Data ->

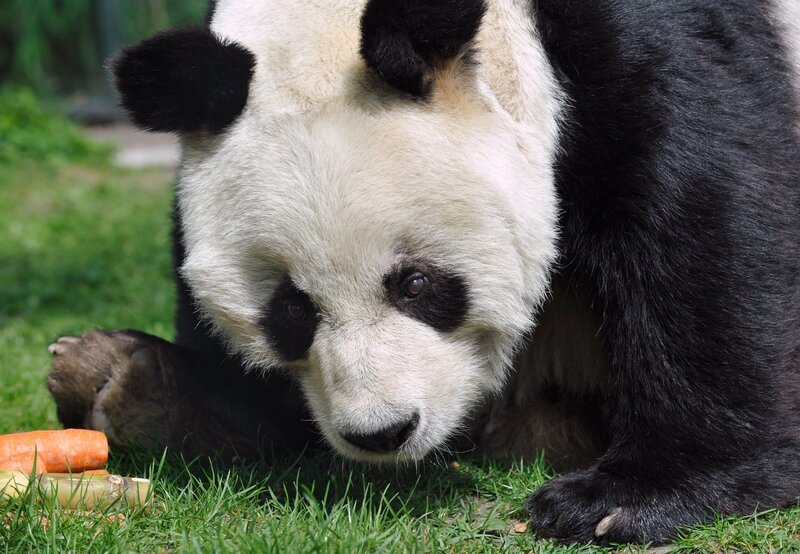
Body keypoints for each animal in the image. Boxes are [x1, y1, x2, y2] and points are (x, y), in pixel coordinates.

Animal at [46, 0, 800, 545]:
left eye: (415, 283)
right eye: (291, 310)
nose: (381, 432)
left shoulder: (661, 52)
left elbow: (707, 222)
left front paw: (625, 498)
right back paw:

...

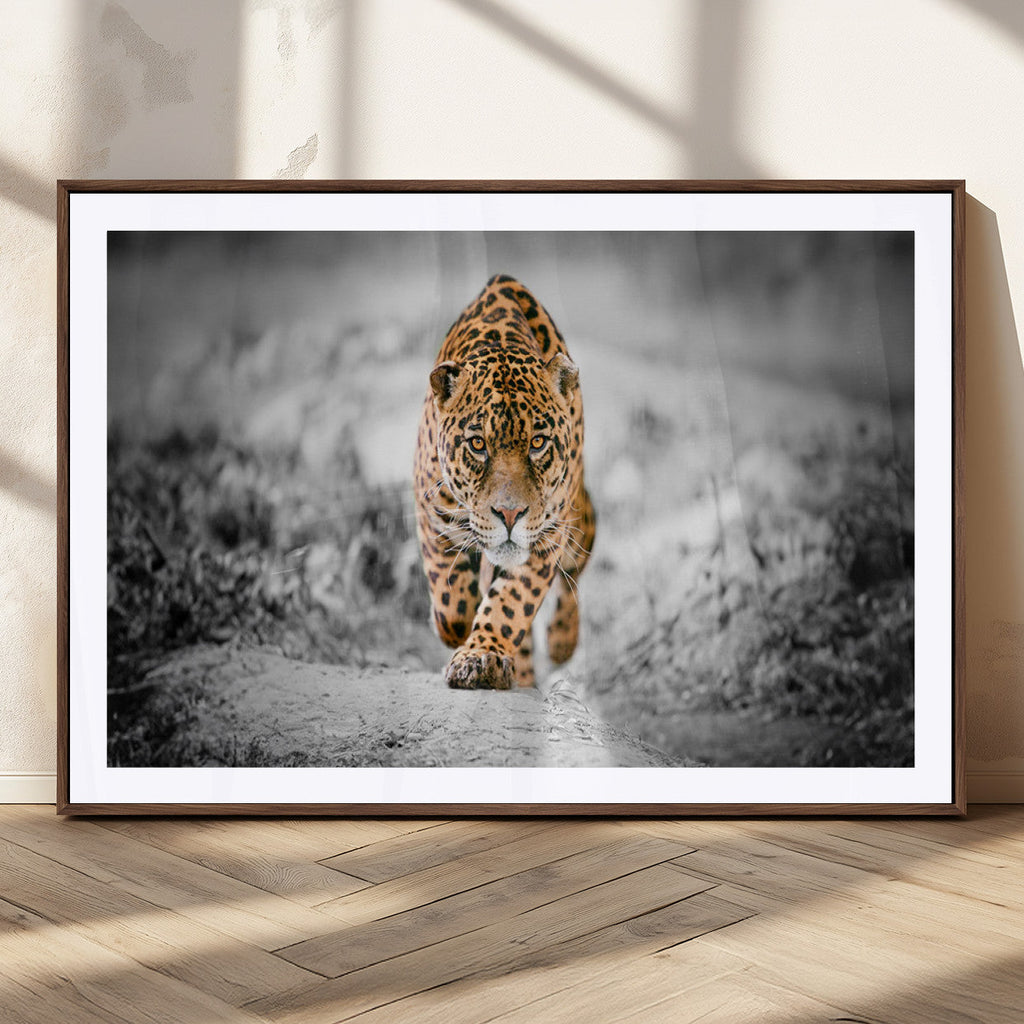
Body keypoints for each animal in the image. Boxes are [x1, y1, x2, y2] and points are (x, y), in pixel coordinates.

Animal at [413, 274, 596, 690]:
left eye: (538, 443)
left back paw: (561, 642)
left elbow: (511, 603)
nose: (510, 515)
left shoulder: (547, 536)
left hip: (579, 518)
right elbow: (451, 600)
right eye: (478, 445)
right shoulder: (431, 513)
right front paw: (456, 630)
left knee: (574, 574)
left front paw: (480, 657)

Task prompt ->
Wherever the word "right" turns up in the records, copy out the line it is on.

The answer ->
right eye: (291, 310)
right back paw:
right elbow: (451, 600)
right eye: (478, 445)
right shoulder: (431, 513)
right front paw: (456, 630)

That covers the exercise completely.